Differential Diagnosis for Patient with Diarrhea after Hip Replacement
Single most likely diagnosis
- Medication-induced diarrhea: The patient has had diarrhea since hip replacement surgery 9 weeks ago. Many medications used post-surgery, such as antibiotics, can cause diarrhea. Given the timeline and the fact that C. diff was ruled out, medication side effects are a plausible cause.
Other Likely diagnoses
- Infection (other than C. diff): Although C. diff was negative, other infectious causes of diarrhea should be considered, especially in an immunocompromised patient or one who has recently undergone surgery.

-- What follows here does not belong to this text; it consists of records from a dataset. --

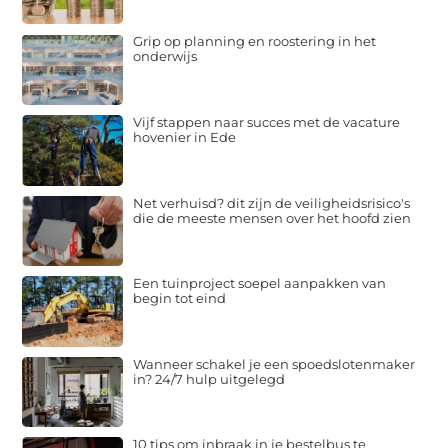
Grip op planning en roostering in het
onderwijs
Vijf stappen naar succes met de vacature
hovenier in Ede
Net verhuisd? dit zijn de veiligheidsrisico's
die de meeste mensen over het hoofd zien
Een tuinproject soepel aanpakken van
begin tot eind
Wanneer schakel je een spoedslotenmaker
in? 24/7 hulp uitgelegd
10 tips om inbraak in je bestelbus te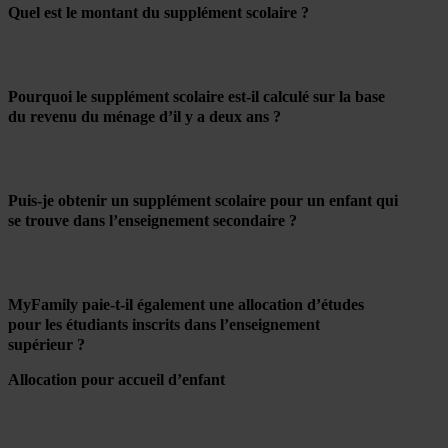
Quel est le montant du supplément scolaire ?
Pourquoi le supplément scolaire est-il calculé sur la base
du revenu du ménage d’il y a deux ans ?
Puis-je obtenir un supplément scolaire pour un enfant qui
se trouve dans l’enseignement secondaire ?
MyFamily paie-t-il également une allocation d’études
pour les étudiants inscrits dans l’enseignement
supérieur ?
Allocation pour accueil d’enfant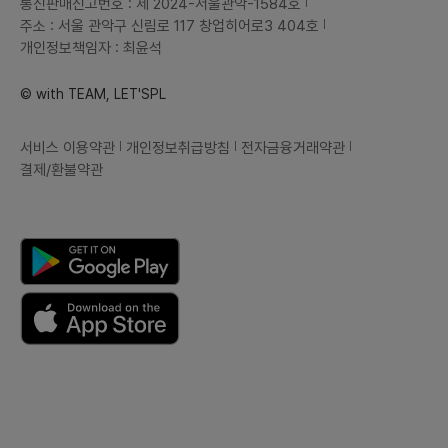
통신판매신고번호 : 제 2024-서울관악-1584호
주소 : 서울 관악구 신림로 117 창업히어로3 404호
개인정보책임자 : 최윤석
© with TEAM, LET'SPL
서비스 이용약관
개인정보취급방침
전자금융거래약관
결제/환불약관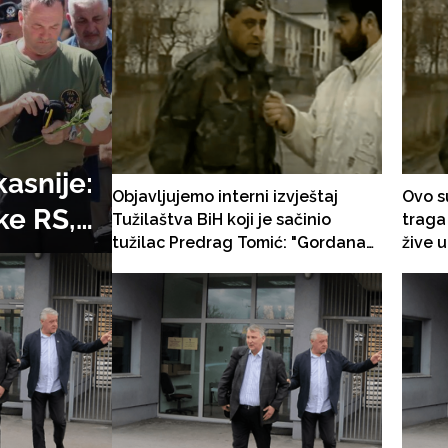
kasnije:
Objavljujemo interni izvještaj
Ovo su
ke RS,
Tužilaštva BiH koji je sačinio
traga 
tužilac Predrag Tomić: "Gordana
žive u
enocidu
Tadić stopirala hapšenje generala
genoc
Njihov
Milomira Savčića"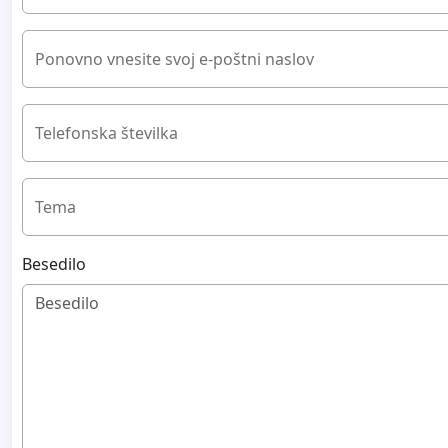
Ponovno vnesite svoj e-poštni naslov
Telefonska številka
Tema
Besedilo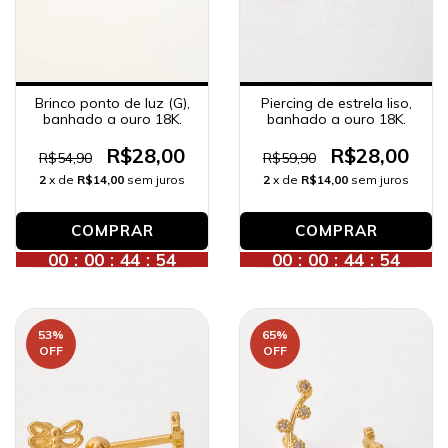
Brinco ponto de luz (G),
Piercing de estrela liso,
banhado a ouro 18K.
banhado a ouro 18K.
R$28,00
R$28,00
R$54,90
R$59,90
2
x de
R$14,00
sem juros
2
x de
R$14,00
sem juros
00
:
00
:
44
:
52
00
:
00
:
44
:
52
53
%
65
%
OFF
OFF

- Gastrointestinal motility issues: Postoperative ileus or other motility issues could lead to diarrhea, especially if the patient has been on medications that affect gut motility.

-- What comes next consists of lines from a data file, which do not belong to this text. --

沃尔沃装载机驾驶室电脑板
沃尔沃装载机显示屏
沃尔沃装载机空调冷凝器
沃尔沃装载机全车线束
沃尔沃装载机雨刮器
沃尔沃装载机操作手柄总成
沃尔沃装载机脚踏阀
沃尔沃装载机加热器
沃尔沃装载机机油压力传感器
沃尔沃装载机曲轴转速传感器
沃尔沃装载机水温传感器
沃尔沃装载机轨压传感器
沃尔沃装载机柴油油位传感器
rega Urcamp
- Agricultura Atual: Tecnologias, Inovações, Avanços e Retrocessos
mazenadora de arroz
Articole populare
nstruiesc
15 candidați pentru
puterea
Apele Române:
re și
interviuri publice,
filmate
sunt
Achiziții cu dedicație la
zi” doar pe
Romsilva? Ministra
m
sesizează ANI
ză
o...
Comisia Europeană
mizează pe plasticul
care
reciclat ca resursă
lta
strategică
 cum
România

- Malabsorption: Post-surgical changes in gut anatomy or function could lead to malabsorption, resulting in diarrhea.
Do Not Miss (ddxs that may not be likely, but would be deadly if missed)

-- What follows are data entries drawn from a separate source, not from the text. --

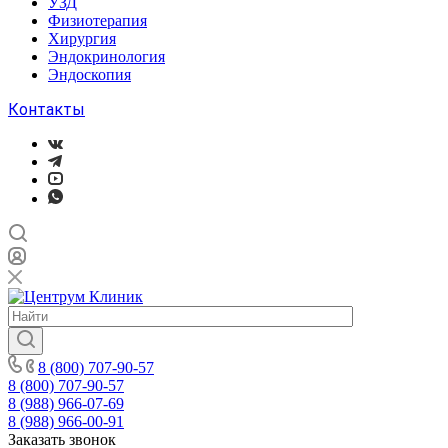
УЗД
Физиотерапия
Хирургия
Эндокринология
Эндоскопия
Контакты
8 (800) 707-90-57
8 (800) 707-90-57
8 (988) 966-07-69
8 (988) 966-00-91
Заказать звонок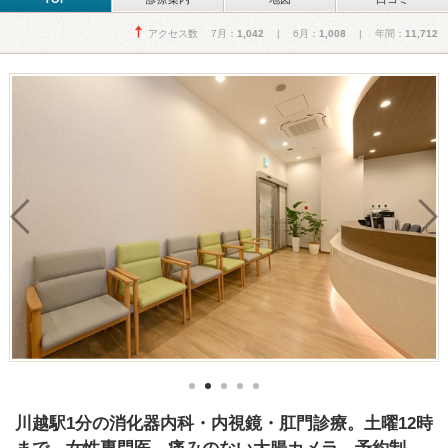
アクセス数 7月：
1,042
| 6月：
1,008
| 年間：
11,712
川越駅1分の消化器内科・内視鏡・肛門診療。土曜12時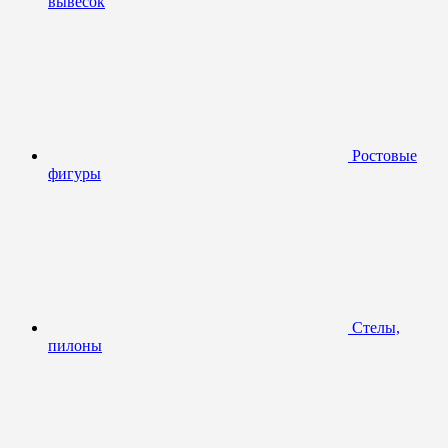
вывесок
Ростовые
фигуры
Стелы,
пилоны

- Ischemic colitis: Reduced blood flow to the colon can cause diarrhea, abdominal pain, and potentially life-threatening complications if not addressed promptly.
- Sepsis: Any sign of infection in a post-surgical patient should prompt consideration of sepsis, a potentially fatal condition if not treated immediately.
- Hemolytic uremic syndrome (HUS): Given the abnormal RBC morphology, HUS, which can be triggered by certain infections or medications, should be considered due to its severe consequences.
Rare diagnoses
- VIPoma or other neuroendocrine tumors: These rare tumors can cause chronic, watery diarrhea due to the secretion of vasoactive intestinal peptide (VIP) or other substances.
- Short bowel syndrome: Although less likely without a history of significant bowel resection, this condition can lead to malabsorption and chronic diarrhea.
- Lymphocytic colitis or collagenous colitis: Part of the microscopic colitis group, these conditions can cause chronic, non-bloody diarrhea and are often diagnosed after other causes have been ruled out.